▽
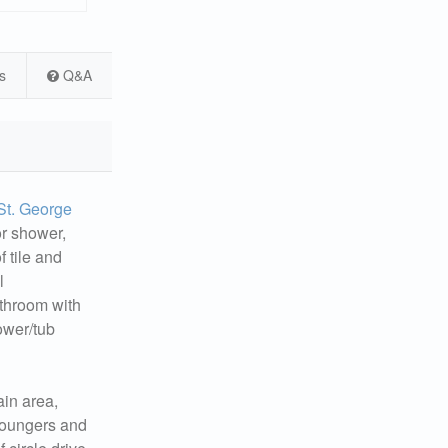
s
Q&A
St. George
or shower,
f tile and
l
athroom with
ower/tub
ain area,
 loungers and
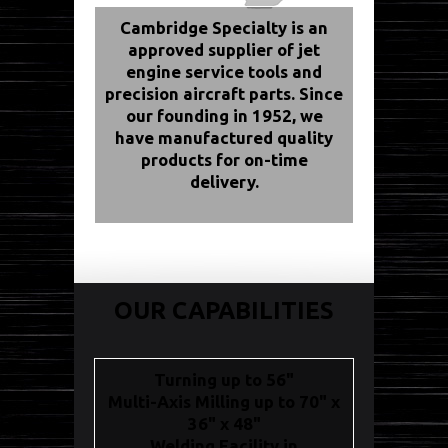
Cambridge Specialty is an
approved supplier of jet
engine service tools and
precision aircraft parts. Since
our founding in 1952, we
have manufactured quality
products for on-time
delivery.
OUR CAPABILITIES
Turning up to 56"
Multi-Axis Milling up to 70" x
36" x 48"
Welding Facility in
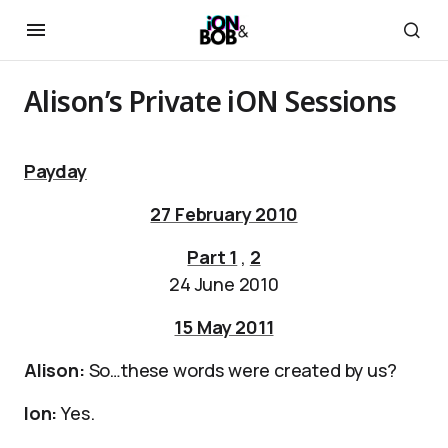
Alison’s Private iON Sessions
Payday
27 February 2010
Part 1
,
2
24 June 2010
15 May 2011
Alison:
So…these words were created by us?
Ion:
Yes.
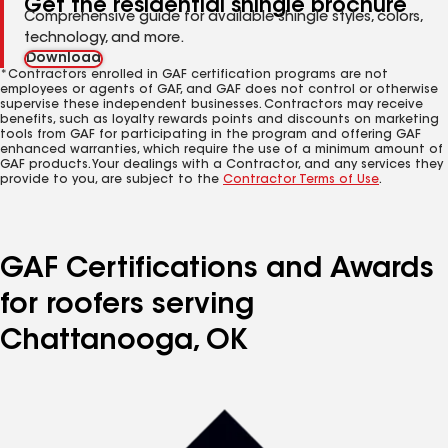
Get the residential shingle brochure
Comprehensive guide for available shingle styles, colors,
technology, and more.
Download
*Contractors enrolled in GAF certification programs are not
employees or agents of GAF, and GAF does not control or otherwise
supervise these independent businesses. Contractors may receive
benefits, such as loyalty rewards points and discounts on marketing
tools from GAF for participating in the program and offering GAF
enhanced warranties, which require the use of a minimum amount of
GAF products. Your dealings with a Contractor, and any services they
provide to you, are subject to the
Contractor Terms of Use
.
GAF Certifications and Awards
for roofers serving
Chattanooga, OK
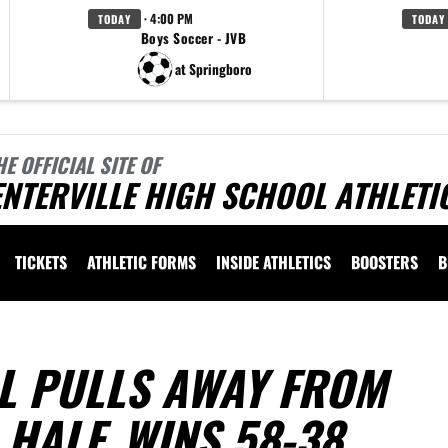
· 4:00 PM
TODAY
TODAY
Boys Soccer - JVB
at Springboro
HE OFFICIAL SITE OF
NTERVILLE HIGH SCHOOL ATHLETI
TICKETS
ATHLETIC FORMS
INSIDE ATHLETICS
BOOSTERS
B
L PULLS AWAY FROM
 HALF, WINS 58-38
△
EXERCISE:
Lines of the listing above that contain the word "these" should all be returned.

OUTPUT OF THE EXERCISE:
So…these words were created by us?
supervise these independent businesses. Contractors may receive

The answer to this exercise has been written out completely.